• [AUFGABENSTELLUNG]
Gib aus dem Text über Bizets Oper Carmen die Passage von „Carmen wurde als“ bis „lyrique ersetzt wurde.“ wortgetreu aus.

• [QUELLENAUSZUG]
Georges Bizet (1837–1875), selbst eine Art „One-Hit-Wonder“ mit seiner Oper Carmen von 1875, bediente sich für ein Lied aus genau jener Oper großzügig bei einem angeblichen spanischen Volkslied mit dem Titel „El Arreglito“. Mit nur wenigen Änderungen wurde daraus die Habanera „Ja die Liebe hat bunte Flügel“ oder – wie es in wörtlicher Übersetzung heißen würde – „Die Liebe ist ein rebellischer Vogel“. Einziger Hinweis bei Bizet, dass diese Musik eigentlich gar nicht von ihm stammt, ist eine Anmerkung im Klavierauszug: „Nach einem spanischen Lied, das im Besitz des Verlages Ménestrel ist.“ Pech für Yradier, er bleibt der unbekannte Schöpfer dieser vor erotischer Ausstrahlung nur so strotzender Musik. Die Habanera an sich ist noch weiter gereist, denn sie stammt ursprünglich aus Kuba.

George Bizet: Carmen. Beginn der Habanera
George Bizet: Carmen. Beginn der Habanera

In „Carmen“ sind die Helden Figuren des Alltags

Célestine Galli-Marié als "Carmen". Gemälde von Prosper Mérimée
Célestine Galli-Marié als „Carmen“. Gemälde von Prosper Mérimée

Carmen wurde als Opéra-comique komponiert, einer Form des Musiktheaters, in der wie beim deutschen Singspiel geschlossene Musiknummern im Wechsel mit gesprochenen Dialogen stehen. Sie galt als Gegenstück zur Hofoper bzw. im 19. Jahrhundert zur Grand Opéra. Der Aufmarsch der Kinder in Carmen wirkt in diesem Zusammenhang eher wie eine Parodie auf einen echten Soldatenaufmarsch, wie er in der Grand Opéra üblich gewesen wäre. Dennoch bedeutete „comique“ nicht unbedingt komisch, sondern oft einfach anrührend. Helden waren Figuren des Alltags. „Carmen“ verhalf der Opéra comique, deren Blütezeit vorüber schien, etwas verzögert zu neuem Glanz, bevor sie durch das durchkomponierte Drame lyrique ersetzt wurde.

• [GESPEICHERTE DATEN]

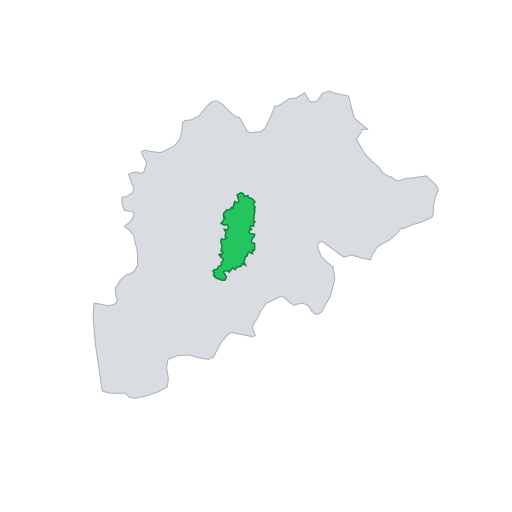 Walloon Brabant on a map of Belgium (orthographic projection), rotated 292°
{"feature_id": "BEL-3482", "entity_name": "Walloon Brabant", "entity_type": "Province", "adm_level": 1, "iso_a3": "BEL", "parent_name": "Belgium", "parent_adm1": "", "projection": "orthographic", "projection_center": [4.525, 50.668], "detail": "fine", "context": "in_parent", "style": "filled", "palette": "green", "viewbox_px": 512, "rotation_deg": 292, "n_neighbors": 0, "source": "natural_earth", "source_scale": "10m", "svg_char_len": 3429}
<svg xmlns="http://www.w3.org/2000/svg" viewBox="0 0 512 512"><g transform="rotate(292 256 256)"><path d="M234.1,123.0L241.4,126.8L247.9,127.6L250.8,126.0L249.0,116.9L254.2,112.0L260.1,109.8L262.8,113.7L268.1,117.7L272.4,117.8L283.7,107.3L286.4,109.3L288.9,113.0L289.4,116.0L289.9,119.2L292.5,120.5L301.5,119.8L306.0,114.1L309.6,110.5L312.3,112.9L313.6,119.8L316.2,128.9L327.0,138.9L336.1,141.8L347.3,139.6L351.7,137.8L354.8,139.2L357.8,144.6L364.3,150.6L377.9,154.8L382.2,157.2L385.1,161.2L384.4,167.2L378.2,182.0L377.4,186.3L378.3,187.8L377.1,190.5L368.8,200.5L368.0,204.0L370.9,209.6L373.3,214.3L378.5,216.5L383.3,217.1L392.3,217.3L402.0,217.4L403.2,220.1L414.2,227.9L417.7,234.1L425.6,240.1L419.3,247.9L420.4,251.3L422.8,254.8L431.6,256.6L436.1,261.6L436.6,269.4L438.9,282.0L421.0,295.0L416.1,309.1L415.7,311.9L415.1,311.5L412.9,306.9L409.6,307.0L402.0,305.2L391.7,318.1L387.1,328.7L384.4,336.5L380.3,342.9L379.5,349.5L380.1,352.3L378.7,355.9L378.7,359.6L384.9,367.0L386.5,371.0L394.2,384.0L392.0,388.8L390.2,394.1L388.1,397.8L385.7,400.2L377.9,400.2L368.1,402.0L361.6,404.6L358.1,404.7L350.9,398.2L342.9,388.5L337.8,383.9L335.5,379.8L329.3,378.2L320.4,373.4L314.2,368.2L309.0,364.9L301.5,363.4L295.4,363.6L293.6,354.7L292.8,344.5L287.8,337.8L294.5,311.2L290.4,308.6L286.0,310.8L279.7,317.1L276.6,324.7L274.8,331.4L264.1,337.7L247.0,340.0L228.3,337.6L225.8,335.9L224.6,334.0L224.6,331.6L225.9,328.1L229.2,323.7L230.0,317.5L226.7,312.1L224.5,310.0L225.4,304.8L227.9,298.3L228.4,294.6L215.9,283.2L206.9,281.0L198.1,280.5L191.4,279.2L187.5,279.7L184.7,282.9L181.8,285.2L179.7,282.4L176.1,262.4L173.1,259.3L161.8,255.9L146.4,254.4L142.4,250.7L140.3,241.7L139.1,230.9L134.2,220.5L131.7,217.8L127.2,213.1L119.1,214.9L109.4,220.7L103.7,222.2L101.5,222.8L94.0,216.8L85.7,207.4L79.0,197.5L77.5,192.1L79.8,185.6L77.4,180.5L74.0,171.3L73.1,164.1L114.8,139.7L140.0,127.2L151.8,123.5L154.4,136.6L156.4,140.8L159.2,143.5L162.9,144.1L167.2,140.9L173.2,137.6L182.7,139.3L189.7,142.5L192.1,145.8L196.7,148.9L203.4,149.7L216.4,143.9L229.0,134.9L232.6,128.7L234.1,123.0Z" fill="#d9dde1" stroke="#a8b0b8" stroke-width="1"/><path d="M221.6,225.2L222.3,223.7L224.7,223.7L225.4,222.1L226.3,221.7L227.2,222.1L229.3,225.0L231.9,225.0L235.0,227.5L236.8,226.2L239.5,227.1L240.9,226.6L241.5,225.8L241.8,223.5L243.9,223.5L242.8,222.0L243.5,221.2L245.4,223.7L247.2,223.9L247.7,221.6L252.3,220.9L255.7,218.2L257.8,217.5L259.2,217.7L258.8,219.4L259.3,220.2L262.3,222.0L262.5,220.1L266.7,219.1L268.9,216.6L269.4,219.9L272.6,219.7L274.5,217.6L272.7,215.2L273.1,211.4L278.1,212.7L279.8,211.7L280.1,212.8L280.9,210.9L283.5,210.0L287.5,211.4L289.5,214.8L291.8,215.0L291.4,216.6L298.6,215.8L298.3,218.5L299.5,219.5L300.9,219.3L305.6,215.6L309.2,218.4L308.9,221.2L306.6,222.4L309.0,225.8L307.5,226.9L307.6,231.3L305.8,234.8L302.8,234.1L300.6,237.1L298.1,236.9L298.0,237.8L287.7,240.5L287.3,241.0L287.6,242.8L286.6,241.2L282.7,242.7L282.1,239.7L279.6,240.3L279.2,242.0L276.5,240.1L275.6,240.1L274.6,241.9L275.7,246.6L273.5,247.1L270.0,245.9L268.4,246.1L266.7,247.4L267.1,250.0L261.3,252.4L259.9,251.8L260.0,250.4L256.9,252.0L257.1,248.3L256.7,247.5L252.4,247.6L251.4,246.5L246.0,247.1L243.6,249.8L243.8,245.9L241.0,246.2L238.6,242.5L235.5,241.8L236.1,238.7L231.0,237.3L231.5,234.2L229.6,231.7L228.6,232.2L225.5,236.3L223.3,236.6L221.7,235.9L220.7,233.2L220.7,227.7L221.1,225.7L222.8,225.2L221.6,225.2Z" fill="#22c55e" stroke="#15803d" stroke-width="1.5"/></g></svg>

• [SCHRIFTLICHE ANTWORT]
Carmen wurde als Opéra-comique komponiert, einer Form des Musiktheaters, in der wie beim deutschen Singspiel geschlossene Musiknummern im Wechsel mit gesprochenen Dialogen stehen. Sie galt als Gegenstück zur Hofoper bzw. im 19. Jahrhundert zur Grand Opéra. Der Aufmarsch der Kinder in Carmen wirkt in diesem Zusammenhang eher wie eine Parodie auf einen echten Soldatenaufmarsch, wie er in der Grand Opéra üblich gewesen wäre. Dennoch bedeutete „comique“ nicht unbedingt komisch, sondern oft einfach anrührend. Helden waren Figuren des Alltags. „Carmen“ verhalf der Opéra comique, deren Blütezeit vorüber schien, etwas verzögert zu neuem Glanz, bevor sie durch das durchkomponierte Drame lyrique ersetzt wurde.